__Work instruction__. Only lines containing the string "root" belong in the answer; copy all of them from the entries.

═════ Materials provided ═════

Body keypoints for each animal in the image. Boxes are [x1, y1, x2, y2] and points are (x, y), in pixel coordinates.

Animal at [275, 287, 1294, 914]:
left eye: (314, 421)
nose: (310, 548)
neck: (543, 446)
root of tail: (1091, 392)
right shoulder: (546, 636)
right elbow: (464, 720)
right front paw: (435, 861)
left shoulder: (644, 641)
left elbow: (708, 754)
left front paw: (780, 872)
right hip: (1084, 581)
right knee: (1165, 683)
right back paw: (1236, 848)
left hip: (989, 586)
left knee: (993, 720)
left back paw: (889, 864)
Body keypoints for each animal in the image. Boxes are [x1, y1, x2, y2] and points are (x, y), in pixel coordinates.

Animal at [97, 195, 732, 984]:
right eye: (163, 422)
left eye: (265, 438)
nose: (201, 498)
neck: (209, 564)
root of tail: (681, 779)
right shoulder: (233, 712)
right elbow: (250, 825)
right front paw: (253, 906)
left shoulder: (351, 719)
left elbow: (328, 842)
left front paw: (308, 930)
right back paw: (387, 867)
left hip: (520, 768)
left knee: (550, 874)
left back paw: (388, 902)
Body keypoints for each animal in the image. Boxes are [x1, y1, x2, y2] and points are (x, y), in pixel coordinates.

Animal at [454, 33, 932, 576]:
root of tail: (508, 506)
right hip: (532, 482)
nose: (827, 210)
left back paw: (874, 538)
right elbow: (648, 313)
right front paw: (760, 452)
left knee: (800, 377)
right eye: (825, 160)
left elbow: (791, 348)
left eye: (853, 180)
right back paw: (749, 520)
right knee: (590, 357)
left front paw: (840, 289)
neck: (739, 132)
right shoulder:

═════
═════ Materials provided ═════

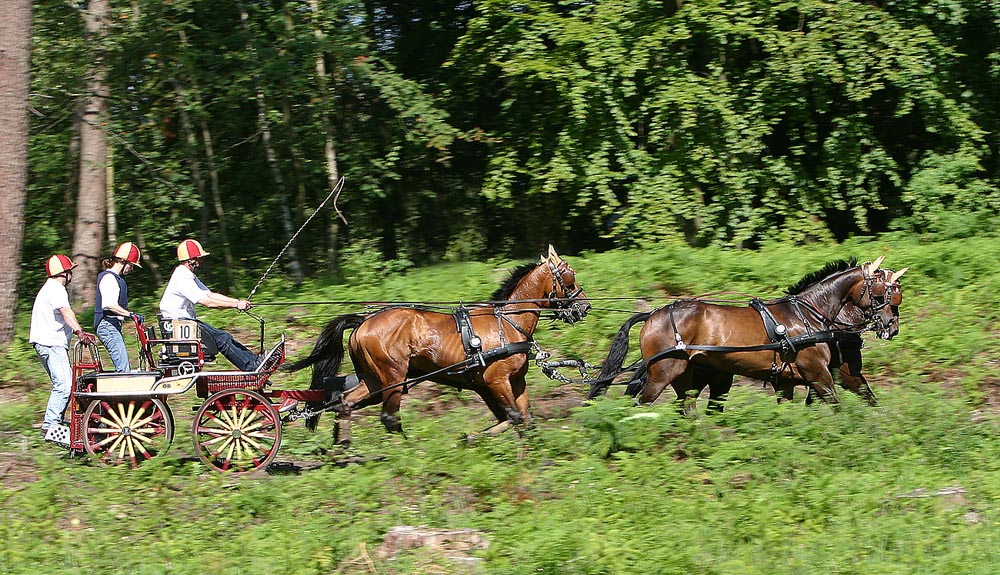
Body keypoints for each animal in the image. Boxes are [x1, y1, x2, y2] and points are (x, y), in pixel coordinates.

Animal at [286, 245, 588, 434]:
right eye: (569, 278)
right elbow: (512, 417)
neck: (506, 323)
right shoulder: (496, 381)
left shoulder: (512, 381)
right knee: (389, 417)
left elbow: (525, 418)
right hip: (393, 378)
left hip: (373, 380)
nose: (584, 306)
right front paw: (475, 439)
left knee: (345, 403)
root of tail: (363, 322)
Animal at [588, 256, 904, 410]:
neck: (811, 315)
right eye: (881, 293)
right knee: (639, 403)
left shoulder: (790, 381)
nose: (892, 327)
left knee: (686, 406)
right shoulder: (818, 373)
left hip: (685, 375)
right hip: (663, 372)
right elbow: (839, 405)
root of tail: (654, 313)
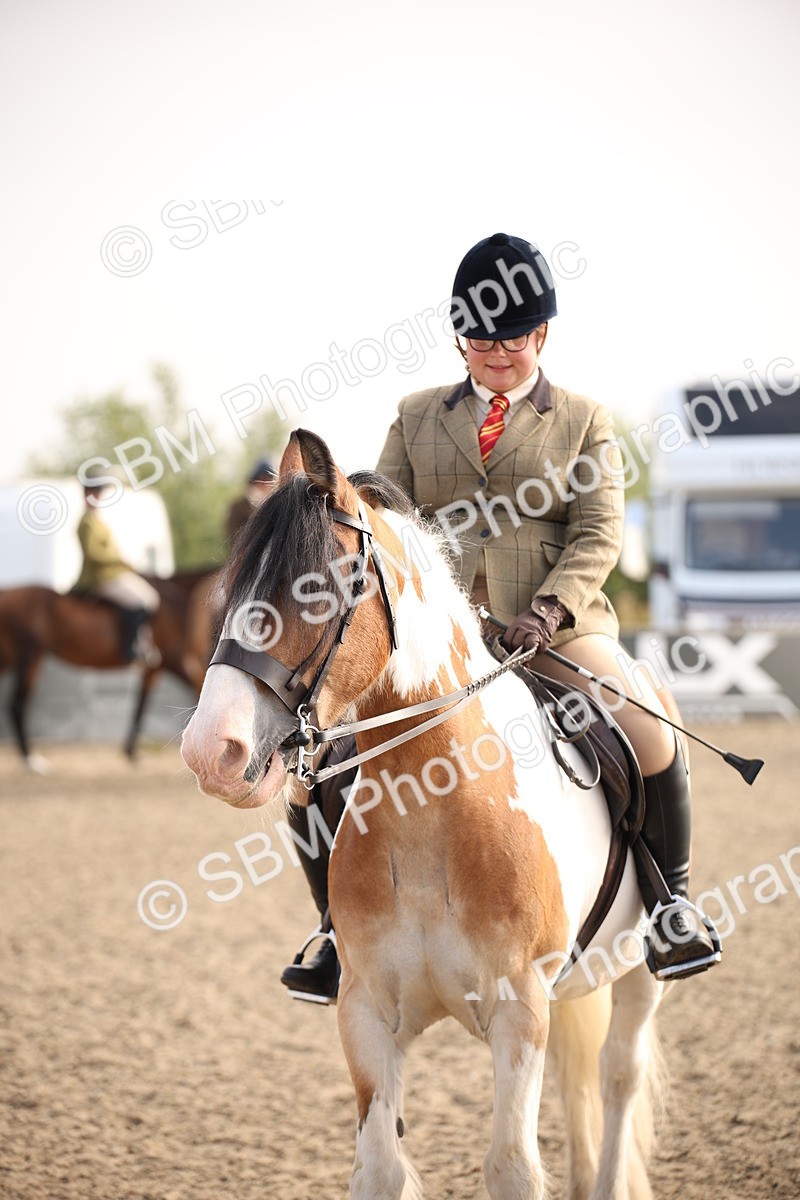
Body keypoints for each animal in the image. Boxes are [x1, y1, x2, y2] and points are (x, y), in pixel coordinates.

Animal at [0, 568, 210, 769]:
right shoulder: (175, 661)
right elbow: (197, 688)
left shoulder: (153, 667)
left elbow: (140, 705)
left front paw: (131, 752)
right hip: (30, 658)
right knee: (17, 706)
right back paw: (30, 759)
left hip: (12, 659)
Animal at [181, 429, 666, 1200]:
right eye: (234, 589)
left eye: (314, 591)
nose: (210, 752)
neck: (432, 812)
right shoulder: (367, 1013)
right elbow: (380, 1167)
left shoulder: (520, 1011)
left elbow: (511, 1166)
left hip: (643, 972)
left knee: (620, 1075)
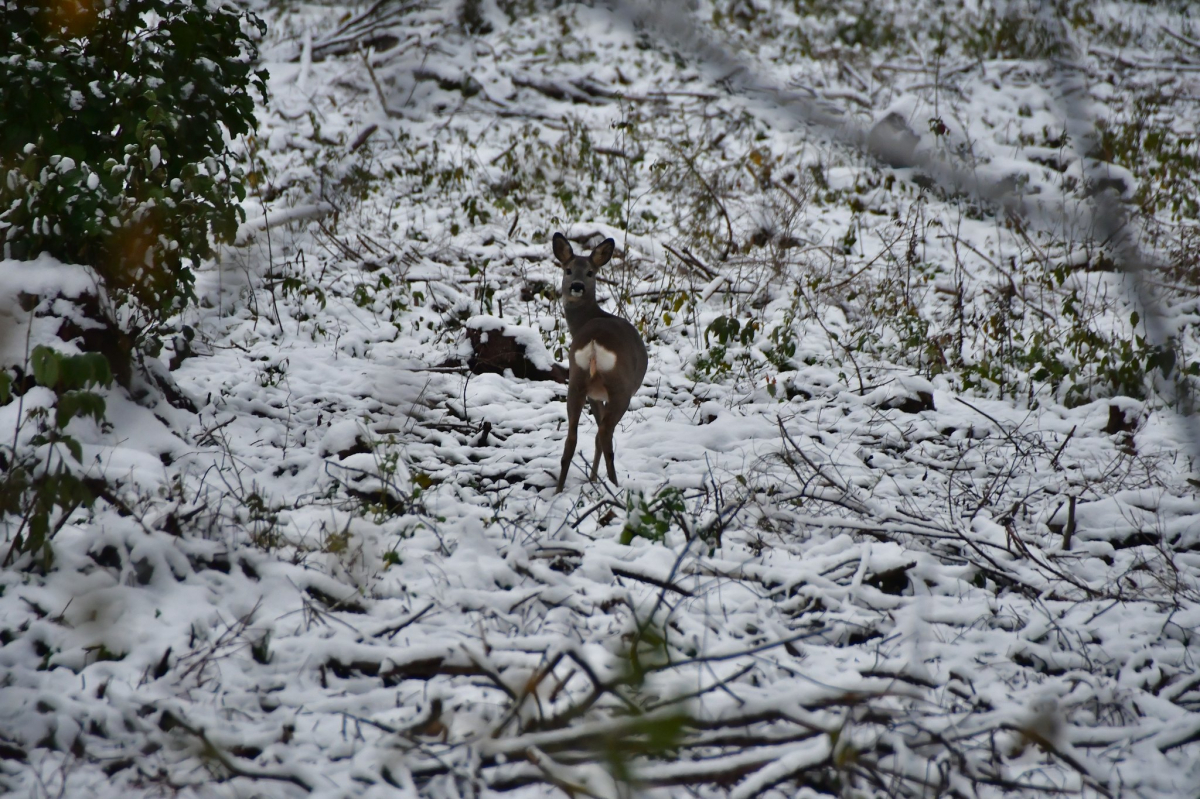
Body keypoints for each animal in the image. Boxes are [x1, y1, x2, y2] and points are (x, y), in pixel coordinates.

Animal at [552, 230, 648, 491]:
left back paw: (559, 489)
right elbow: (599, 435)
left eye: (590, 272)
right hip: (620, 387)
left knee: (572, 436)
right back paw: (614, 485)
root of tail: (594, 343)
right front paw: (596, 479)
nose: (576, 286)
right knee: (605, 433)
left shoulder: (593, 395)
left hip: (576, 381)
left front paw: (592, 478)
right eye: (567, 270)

═════

__Written solution__.
root of tail: (1091, 392)
root of tail: (681, 779)
root of tail: (508, 506)
root of tail: (363, 322)
root of tail: (654, 313)
root of tail: (594, 343)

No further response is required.